■ **INFORMATION**

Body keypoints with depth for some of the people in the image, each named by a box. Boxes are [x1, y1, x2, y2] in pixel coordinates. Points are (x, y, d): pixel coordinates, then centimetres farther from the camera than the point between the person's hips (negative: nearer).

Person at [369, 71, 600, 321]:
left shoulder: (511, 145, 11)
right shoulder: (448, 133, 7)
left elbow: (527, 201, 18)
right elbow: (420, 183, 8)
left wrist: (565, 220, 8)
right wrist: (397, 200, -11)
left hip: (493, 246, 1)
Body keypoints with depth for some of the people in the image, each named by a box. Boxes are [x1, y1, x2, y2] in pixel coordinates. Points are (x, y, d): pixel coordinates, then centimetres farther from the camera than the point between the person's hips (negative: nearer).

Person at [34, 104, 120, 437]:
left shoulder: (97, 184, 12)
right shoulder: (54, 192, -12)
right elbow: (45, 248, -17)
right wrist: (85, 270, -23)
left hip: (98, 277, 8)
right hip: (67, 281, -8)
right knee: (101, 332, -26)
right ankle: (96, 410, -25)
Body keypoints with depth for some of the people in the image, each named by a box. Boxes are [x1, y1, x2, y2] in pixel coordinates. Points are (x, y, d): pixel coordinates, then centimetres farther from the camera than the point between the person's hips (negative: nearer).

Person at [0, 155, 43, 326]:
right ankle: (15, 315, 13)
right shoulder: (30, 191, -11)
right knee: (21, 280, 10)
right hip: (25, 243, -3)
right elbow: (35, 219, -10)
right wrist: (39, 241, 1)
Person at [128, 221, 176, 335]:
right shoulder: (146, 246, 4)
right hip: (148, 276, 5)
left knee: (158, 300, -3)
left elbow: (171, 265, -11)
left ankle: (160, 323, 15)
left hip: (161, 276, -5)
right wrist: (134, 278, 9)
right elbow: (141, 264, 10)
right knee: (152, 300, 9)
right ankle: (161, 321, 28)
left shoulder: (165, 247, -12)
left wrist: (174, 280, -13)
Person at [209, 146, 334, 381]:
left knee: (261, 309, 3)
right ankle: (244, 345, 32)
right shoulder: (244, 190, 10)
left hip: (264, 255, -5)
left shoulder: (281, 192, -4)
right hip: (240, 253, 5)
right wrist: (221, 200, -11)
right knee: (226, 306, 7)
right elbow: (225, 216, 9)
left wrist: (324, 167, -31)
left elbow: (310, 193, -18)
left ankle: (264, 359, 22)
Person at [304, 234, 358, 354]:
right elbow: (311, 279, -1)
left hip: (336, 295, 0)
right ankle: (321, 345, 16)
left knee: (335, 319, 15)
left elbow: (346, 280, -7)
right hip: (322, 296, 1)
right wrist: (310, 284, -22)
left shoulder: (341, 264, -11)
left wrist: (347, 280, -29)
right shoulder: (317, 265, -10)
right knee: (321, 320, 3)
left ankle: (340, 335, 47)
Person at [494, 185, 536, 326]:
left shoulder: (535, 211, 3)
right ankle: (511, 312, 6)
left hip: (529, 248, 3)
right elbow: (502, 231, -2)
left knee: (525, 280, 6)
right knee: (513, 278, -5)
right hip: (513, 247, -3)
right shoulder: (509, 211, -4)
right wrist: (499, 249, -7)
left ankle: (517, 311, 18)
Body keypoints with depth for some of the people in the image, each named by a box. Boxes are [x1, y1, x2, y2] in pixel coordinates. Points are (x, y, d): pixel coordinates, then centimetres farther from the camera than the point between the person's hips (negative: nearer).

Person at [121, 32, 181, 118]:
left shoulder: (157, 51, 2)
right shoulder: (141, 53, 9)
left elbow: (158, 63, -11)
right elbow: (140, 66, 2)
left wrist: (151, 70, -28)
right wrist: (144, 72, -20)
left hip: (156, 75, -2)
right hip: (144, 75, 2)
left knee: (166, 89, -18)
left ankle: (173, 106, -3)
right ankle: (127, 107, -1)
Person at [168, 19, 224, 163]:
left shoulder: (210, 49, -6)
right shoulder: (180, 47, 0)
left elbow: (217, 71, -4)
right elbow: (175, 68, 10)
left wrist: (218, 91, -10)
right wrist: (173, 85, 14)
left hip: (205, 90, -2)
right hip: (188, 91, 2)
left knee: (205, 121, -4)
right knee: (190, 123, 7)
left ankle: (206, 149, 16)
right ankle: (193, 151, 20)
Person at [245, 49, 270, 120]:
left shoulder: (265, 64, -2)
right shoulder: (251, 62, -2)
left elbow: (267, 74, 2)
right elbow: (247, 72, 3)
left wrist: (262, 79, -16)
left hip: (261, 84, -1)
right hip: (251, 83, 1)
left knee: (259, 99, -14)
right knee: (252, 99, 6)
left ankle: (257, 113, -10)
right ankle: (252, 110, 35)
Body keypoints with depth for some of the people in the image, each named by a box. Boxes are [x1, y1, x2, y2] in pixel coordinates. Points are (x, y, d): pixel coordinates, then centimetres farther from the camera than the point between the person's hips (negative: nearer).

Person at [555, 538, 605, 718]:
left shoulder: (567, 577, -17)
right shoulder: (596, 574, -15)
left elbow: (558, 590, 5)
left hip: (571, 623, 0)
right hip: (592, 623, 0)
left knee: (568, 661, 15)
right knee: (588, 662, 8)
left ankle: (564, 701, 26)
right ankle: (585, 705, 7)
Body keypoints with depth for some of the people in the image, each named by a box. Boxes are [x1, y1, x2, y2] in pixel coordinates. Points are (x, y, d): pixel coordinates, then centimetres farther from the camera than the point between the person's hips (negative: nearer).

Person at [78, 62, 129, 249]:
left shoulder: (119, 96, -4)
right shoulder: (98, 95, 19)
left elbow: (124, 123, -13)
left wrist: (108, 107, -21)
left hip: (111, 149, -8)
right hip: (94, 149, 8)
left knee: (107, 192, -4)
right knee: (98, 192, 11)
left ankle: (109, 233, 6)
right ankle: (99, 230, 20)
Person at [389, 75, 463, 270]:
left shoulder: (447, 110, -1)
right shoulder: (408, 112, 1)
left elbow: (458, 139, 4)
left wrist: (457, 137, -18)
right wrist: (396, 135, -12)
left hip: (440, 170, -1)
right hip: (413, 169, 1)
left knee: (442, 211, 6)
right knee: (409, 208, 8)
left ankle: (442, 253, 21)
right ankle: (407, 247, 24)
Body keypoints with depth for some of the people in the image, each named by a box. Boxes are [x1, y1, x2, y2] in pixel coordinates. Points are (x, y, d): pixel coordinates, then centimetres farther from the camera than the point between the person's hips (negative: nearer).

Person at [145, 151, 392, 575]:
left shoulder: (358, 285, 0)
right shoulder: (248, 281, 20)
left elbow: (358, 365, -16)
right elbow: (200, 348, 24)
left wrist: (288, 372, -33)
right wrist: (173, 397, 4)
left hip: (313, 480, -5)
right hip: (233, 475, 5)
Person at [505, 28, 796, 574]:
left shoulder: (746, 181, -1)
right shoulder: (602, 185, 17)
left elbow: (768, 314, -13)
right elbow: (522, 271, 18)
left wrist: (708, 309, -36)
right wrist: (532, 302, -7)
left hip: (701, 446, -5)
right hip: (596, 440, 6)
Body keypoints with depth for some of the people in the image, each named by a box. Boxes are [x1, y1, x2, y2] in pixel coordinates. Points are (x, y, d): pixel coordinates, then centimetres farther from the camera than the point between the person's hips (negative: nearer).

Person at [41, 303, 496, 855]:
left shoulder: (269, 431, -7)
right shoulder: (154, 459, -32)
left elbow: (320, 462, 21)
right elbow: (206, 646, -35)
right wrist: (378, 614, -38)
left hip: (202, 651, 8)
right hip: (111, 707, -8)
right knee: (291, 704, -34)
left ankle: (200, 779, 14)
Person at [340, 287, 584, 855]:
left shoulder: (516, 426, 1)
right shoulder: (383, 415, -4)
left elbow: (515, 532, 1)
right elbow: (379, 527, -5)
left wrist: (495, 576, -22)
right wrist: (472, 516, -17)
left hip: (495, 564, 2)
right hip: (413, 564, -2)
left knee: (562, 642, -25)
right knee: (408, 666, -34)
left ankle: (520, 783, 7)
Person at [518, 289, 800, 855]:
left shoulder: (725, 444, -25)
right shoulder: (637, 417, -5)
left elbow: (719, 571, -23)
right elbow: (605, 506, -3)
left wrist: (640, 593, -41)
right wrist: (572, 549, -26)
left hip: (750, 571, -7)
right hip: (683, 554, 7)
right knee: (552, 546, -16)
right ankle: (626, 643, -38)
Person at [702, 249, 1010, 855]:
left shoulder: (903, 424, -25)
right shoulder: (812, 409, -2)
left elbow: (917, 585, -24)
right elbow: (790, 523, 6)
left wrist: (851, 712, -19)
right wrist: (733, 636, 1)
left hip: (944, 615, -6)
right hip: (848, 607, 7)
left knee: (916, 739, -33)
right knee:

■ **PROBLEM DESCRIPTION**
Give back exactly the lines from the beginning of the records through the line containing "right shoulder: (448, 133, 7)", and only those.

■ **ANSWER SECTION**
Body keypoints with depth for some of the people in the image, each named by a box. Boxes are [x1, y1, x2, y2] in pixel coordinates. Points are (x, y, d): pixel coordinates, then centimetres farther from the camera than the point between the person's hips (negative: nearer).

Person at [369, 71, 600, 321]:
left shoulder: (511, 145, 11)
right shoulder: (448, 133, 7)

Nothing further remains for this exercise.